[Solved] GRE tunnels with RPi 2B

qbdwlr0 · September 5, 2018, 4:58pm

I have not dealt with GRE tunnels previously so I am not sure where the issue is. I would appreciate a sanity check on my configuration.

I am running an OpenWRT image that I built myself from a recent snapshot (r7878-d1ea8ac). I am running this image on a RPi 2B that has a Realtek 8152 as eth1 device in addition to the native eth0 device. The eth0 device is configured for static IP to a public (mgmt) network, while I am attempting to configure the GRE tunnel over eth1 device on a private (test) network. I have verified that the gre and kmod-gre packages are installed, as I can see them in the output of "opkg list-installed"

I have the following in /etc/config/network:

 config interface 'mgmt'
	option ifname 'eth0'
	option proto 'static'
	option ipaddr '10.9.162.25'
	option netmask '255.255.255.0'
	option ip6assign '60'

config route 'mgmt-net'
        option interface 'eth0'
        option target '10.9.162.0'
        option netmask '255.255.255.0'
        option gateway '10.9.162.1'

config interface 'test'
	option ifname 'eth1'
	option proto 'static'
	option ipaddr '30.1.0.100'
	option netmask '255.255.255.0'
	option ipv6 '0'

config interface 'test-gre'
        option proto 'gre'
        option peeraddr '30.1.0.1'

config interface 'test-client'
        option proto 'static'
        option ifname '@test-gre'
        option ipaddr '100.0.0.100'
        option netmask '255.255.255.0'

The mgmt* interfaces work fine, but the test* interfaces do not appear in ifconfig output. If I remove test-gre and test-client stanzas, then eth1 will appear in ifconfig and I can ping the gateway on the private network, but I cannot get the GRE portion to work.
I am on a steep learning curve here, so I appreciate your patience if I am doing something totally boneheaded.

jeff · September 5, 2018, 5:16pm

Just a guess, but you may be hitting the 15-character limit on interface names in the Linux kernel.

test-client in config gets "helpfully munged" into something like gre4t-test-client which is 17 characters, and silently fails. (I don't have notes on the exact prefix used in front of me right now.)
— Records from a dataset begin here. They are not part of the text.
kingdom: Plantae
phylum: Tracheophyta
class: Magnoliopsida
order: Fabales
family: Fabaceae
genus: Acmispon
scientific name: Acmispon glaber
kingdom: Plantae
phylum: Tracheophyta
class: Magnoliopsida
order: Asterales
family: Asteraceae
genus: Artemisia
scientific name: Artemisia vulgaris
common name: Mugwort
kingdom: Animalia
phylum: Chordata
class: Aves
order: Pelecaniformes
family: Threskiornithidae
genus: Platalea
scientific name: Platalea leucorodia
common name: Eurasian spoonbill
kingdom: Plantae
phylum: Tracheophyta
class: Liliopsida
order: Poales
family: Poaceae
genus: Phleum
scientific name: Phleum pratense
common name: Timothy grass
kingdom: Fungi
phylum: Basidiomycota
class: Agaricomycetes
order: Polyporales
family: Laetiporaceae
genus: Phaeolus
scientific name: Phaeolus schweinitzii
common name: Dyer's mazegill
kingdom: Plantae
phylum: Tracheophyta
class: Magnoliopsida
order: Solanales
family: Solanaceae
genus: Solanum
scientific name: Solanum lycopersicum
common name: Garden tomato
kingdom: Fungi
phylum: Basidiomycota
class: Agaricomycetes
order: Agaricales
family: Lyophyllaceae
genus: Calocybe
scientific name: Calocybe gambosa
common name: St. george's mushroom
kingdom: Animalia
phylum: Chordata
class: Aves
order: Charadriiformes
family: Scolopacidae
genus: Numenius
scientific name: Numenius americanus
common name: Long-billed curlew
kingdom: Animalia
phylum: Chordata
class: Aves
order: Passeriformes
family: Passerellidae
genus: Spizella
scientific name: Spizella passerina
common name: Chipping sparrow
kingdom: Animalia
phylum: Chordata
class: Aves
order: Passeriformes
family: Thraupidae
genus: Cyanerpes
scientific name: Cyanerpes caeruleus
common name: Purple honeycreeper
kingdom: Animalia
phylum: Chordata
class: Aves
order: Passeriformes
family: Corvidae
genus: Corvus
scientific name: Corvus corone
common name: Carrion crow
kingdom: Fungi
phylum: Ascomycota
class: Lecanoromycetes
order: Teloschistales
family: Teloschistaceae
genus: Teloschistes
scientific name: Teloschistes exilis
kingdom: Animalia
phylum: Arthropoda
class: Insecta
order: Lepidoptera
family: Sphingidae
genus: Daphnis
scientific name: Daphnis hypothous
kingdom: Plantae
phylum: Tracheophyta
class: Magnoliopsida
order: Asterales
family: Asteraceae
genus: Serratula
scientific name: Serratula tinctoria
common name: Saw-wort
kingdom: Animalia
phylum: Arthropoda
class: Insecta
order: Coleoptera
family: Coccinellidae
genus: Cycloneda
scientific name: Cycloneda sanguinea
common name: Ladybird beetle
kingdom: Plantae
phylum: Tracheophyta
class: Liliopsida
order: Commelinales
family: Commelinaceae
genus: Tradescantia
If you're going to be using .VLAN notation, as I recall from working with GRE Layer 2 tunnels, I only had four characters to work with for the UCI name; abcd.VLAN Edit: This suggests a 6-character prefix, above paragraph edited.

Here's my previously running config for a Layer 2 GRE tunnel:

config interface 'gt99'
        option proto 'gretap'
        option ipaddr '<my local address to connect from>'
        option peeraddr '<the remote address to connect to>'
        option force_link '1'

Edit: I'm also not sure how Linux handles IP aliases on a tunnel interface, or what that "really means" for packet flow and routing.

qbdwlr0 · September 5, 2018, 6:07pm

Well, I renamed 'test-gre' -> 'g30' and 'test-client' -> 'g30c', then everything magically started working!

Is there a way to turn on some verbosity to the configuration parsing in case I hit something like this in the future?

Also, the example provided in the documentation is misleading since it uses the interface names 'mytunnel' and 'mytunnel_addr' which are the same (or greater) length as the names I was using: https://openwrt.org/docs/guide-user/network/tunneling_interface_protocols#static_addressing_of_a_gre_tunnel

jeff · September 5, 2018, 6:44pm

I'm not aware of error trapping in the scripts.

I updated the page with a warning box at the top based on your comments and experience.

I also re-edited the page on /etc/config/network to make the section around interface-name length more obvious.

system · September 15, 2018, 6:44pm

This topic was automatically closed 10 days after the last reply. New replies are no longer allowed.